_Try it_.
For the data below, report only the number of lines containing the string "Ruby".

_Revision comparison data_.
:::

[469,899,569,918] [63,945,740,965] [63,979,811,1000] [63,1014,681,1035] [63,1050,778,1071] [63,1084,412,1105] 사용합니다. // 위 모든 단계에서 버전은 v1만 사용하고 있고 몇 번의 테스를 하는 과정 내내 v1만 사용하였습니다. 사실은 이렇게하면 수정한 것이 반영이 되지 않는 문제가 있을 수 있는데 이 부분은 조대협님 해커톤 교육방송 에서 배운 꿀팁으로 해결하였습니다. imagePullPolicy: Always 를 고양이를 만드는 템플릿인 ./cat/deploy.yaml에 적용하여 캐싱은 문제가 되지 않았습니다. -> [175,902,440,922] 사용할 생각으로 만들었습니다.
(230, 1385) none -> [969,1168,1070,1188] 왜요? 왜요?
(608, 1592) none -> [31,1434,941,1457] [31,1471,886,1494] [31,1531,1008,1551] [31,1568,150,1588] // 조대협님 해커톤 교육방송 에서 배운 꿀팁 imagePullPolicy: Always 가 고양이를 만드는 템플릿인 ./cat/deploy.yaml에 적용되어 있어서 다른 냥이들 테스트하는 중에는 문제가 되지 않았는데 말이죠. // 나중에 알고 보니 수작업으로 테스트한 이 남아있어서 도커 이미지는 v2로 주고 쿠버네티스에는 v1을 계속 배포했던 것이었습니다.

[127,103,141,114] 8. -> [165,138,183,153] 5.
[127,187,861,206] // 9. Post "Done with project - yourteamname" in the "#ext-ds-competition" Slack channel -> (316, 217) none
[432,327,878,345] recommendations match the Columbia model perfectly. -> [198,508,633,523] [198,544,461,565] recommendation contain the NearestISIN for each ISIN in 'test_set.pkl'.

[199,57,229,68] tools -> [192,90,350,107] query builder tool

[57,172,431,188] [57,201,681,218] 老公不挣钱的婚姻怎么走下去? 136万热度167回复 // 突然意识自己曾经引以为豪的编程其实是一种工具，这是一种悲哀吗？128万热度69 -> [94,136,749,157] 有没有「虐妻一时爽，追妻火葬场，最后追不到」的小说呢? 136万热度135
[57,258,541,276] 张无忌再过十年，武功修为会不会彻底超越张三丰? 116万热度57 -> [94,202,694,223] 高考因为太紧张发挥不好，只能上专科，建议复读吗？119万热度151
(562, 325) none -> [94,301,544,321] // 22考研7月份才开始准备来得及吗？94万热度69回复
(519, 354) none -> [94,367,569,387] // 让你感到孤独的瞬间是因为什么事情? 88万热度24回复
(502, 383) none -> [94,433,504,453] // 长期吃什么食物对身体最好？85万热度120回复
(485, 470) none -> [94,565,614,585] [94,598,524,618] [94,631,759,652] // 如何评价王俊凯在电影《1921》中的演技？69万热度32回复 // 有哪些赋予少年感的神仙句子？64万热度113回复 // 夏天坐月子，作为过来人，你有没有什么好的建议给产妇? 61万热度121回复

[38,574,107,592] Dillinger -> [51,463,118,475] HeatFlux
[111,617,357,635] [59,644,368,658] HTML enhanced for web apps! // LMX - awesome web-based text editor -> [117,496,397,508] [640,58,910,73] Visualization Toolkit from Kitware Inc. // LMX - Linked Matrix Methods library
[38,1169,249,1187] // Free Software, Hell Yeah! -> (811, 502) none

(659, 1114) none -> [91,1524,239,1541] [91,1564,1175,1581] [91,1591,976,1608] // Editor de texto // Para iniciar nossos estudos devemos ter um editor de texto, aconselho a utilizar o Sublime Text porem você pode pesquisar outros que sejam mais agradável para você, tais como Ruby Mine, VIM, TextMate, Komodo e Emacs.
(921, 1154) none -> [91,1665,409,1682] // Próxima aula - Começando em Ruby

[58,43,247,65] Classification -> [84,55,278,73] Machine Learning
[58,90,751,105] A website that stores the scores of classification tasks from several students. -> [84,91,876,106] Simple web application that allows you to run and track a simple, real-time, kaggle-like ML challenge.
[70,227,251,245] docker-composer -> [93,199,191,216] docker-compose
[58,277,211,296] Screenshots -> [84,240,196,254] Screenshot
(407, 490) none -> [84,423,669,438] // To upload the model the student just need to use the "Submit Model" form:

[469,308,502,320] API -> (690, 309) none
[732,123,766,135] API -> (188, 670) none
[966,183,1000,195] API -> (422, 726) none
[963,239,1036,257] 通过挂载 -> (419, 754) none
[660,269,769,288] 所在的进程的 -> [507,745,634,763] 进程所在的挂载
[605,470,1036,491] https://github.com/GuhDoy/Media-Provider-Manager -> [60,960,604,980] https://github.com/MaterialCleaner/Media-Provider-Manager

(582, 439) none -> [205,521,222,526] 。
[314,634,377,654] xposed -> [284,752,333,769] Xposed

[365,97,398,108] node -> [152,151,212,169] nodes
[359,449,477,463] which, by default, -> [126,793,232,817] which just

:::

_Your solution_.
2